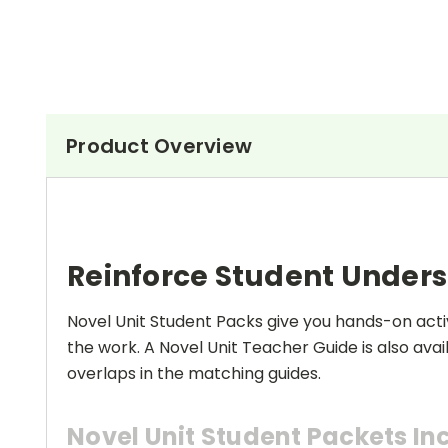
Product Overview
Reinforce Student Under
Novel Unit Student Packs give you hands-on activ
the work. A Novel Unit Teacher Guide is also avai
overlaps in the matching guides.
Novel Unit Student Packets In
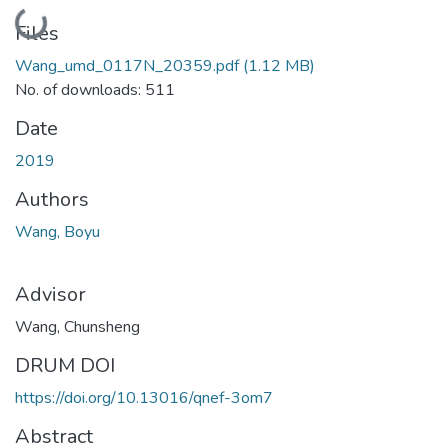
Loading...
Files
Wang_umd_0117N_20359.pdf
(1.12 MB)
No. of downloads: 511
Date
2019
Authors
Wang, Boyu
Advisor
Wang, Chunsheng
DRUM DOI
https://doi.org/10.13016/qnef-3om7
Abstract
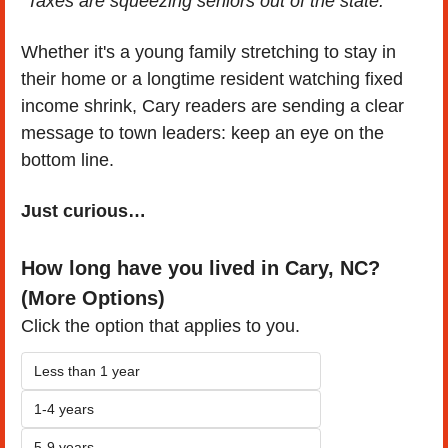
"Taxes are squeezing seniors out of the state."
Whether it's a young family stretching to stay in 
their home or a longtime resident watching fixed 
income shrink, Cary readers are sending a clear 
message to town leaders: keep an eye on the 
bottom line.
Just curious…
How long have you lived in Cary, NC? 
(More Options)
Click the option that applies to you.
Less than 1 year
1-4 years
5-9 years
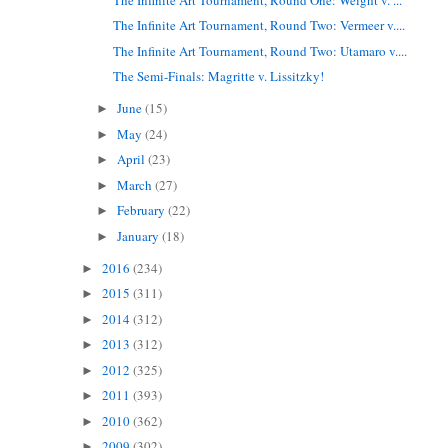
The Infinite Art Tournament, Round Two: Vermeer v....
The Infinite Art Tournament, Round Two: Utamaro v....
The Semi-Finals: Magritte v. Lissitzky!
June
(15)
►
May
(24)
►
April
(23)
►
March
(27)
►
February
(22)
►
January
(18)
►
2016
(234)
►
2015
(311)
►
2014
(312)
►
2013
(312)
►
2012
(325)
►
2011
(393)
►
2010
(362)
►
2009
(302)
►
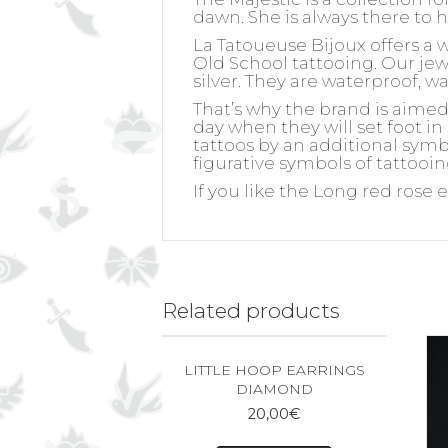
dawn. She is always there to 
La Tatoueuse Bijoux offers a 
Old School tattooing. Our jewel
silver. They are waterproof, w
That’s why the brand is aime
day when they will set foot in
tattoos by an additional symb
figurative symbols of tattooin
If you like the Long red rose e
Related products
LITTLE HOOP EARRINGS
DIAMOND
20,00
€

● ● ● ●

Problem description
What is needed is an exact copy of the entries, without any images.

Response to the task
Product Overview
Reinforce Student Under
Novel Unit Student Packs give you hands-on activ
the work. A Novel Unit Teacher Guide is also avai
overlaps in the matching guides.
Novel Unit Student Packets In
Loading...
Files
Wang_umd_0117N_20359.pdf
(1.12 MB)
No. of downloads: 511
Date
2019
Authors
Wang, Boyu
Advisor
Wang, Chunsheng
DRUM DOI
https://doi.org/10.13016/qnef-3om7
Abstract
"Taxes are squeezing seniors out of the state."
Whether it's a young family stretching to stay in 
their home or a longtime resident watching fixed 
income shrink, Cary readers are sending a clear 
message to town leaders: keep an eye on the 
bottom line.
Just curious…
How long have you lived in Cary, NC? 
(More Options)
Click the option that applies to you.
Less than 1 year
1-4 years
5-9 years
The Infinite Art Tournament, Round Two: Vermeer v....
The Infinite Art Tournament, Round Two: Utamaro v....
The Semi-Finals: Magritte v. Lissitzky!
June
(15)
►
May
(24)
►
April
(23)
►
March
(27)
►
February
(22)
►
January
(18)
►
2016
(234)
►
2015
(311)
►
2014
(312)
►
2013
(312)
►
2012
(325)
►
2011
(393)
►
2010
(362)
►
2009
(302)
►
dawn. She is always there to 
La Tatoueuse Bijoux offers a 
Old School tattooing. Our jewel
silver. They are waterproof, w
That’s why the brand is aime
day when they will set foot in
tattoos by an additional symb
figurative symbols of tattooin
If you like the Long red rose e
Related products
LITTLE HOOP EARRINGS
DIAMOND
20,00
€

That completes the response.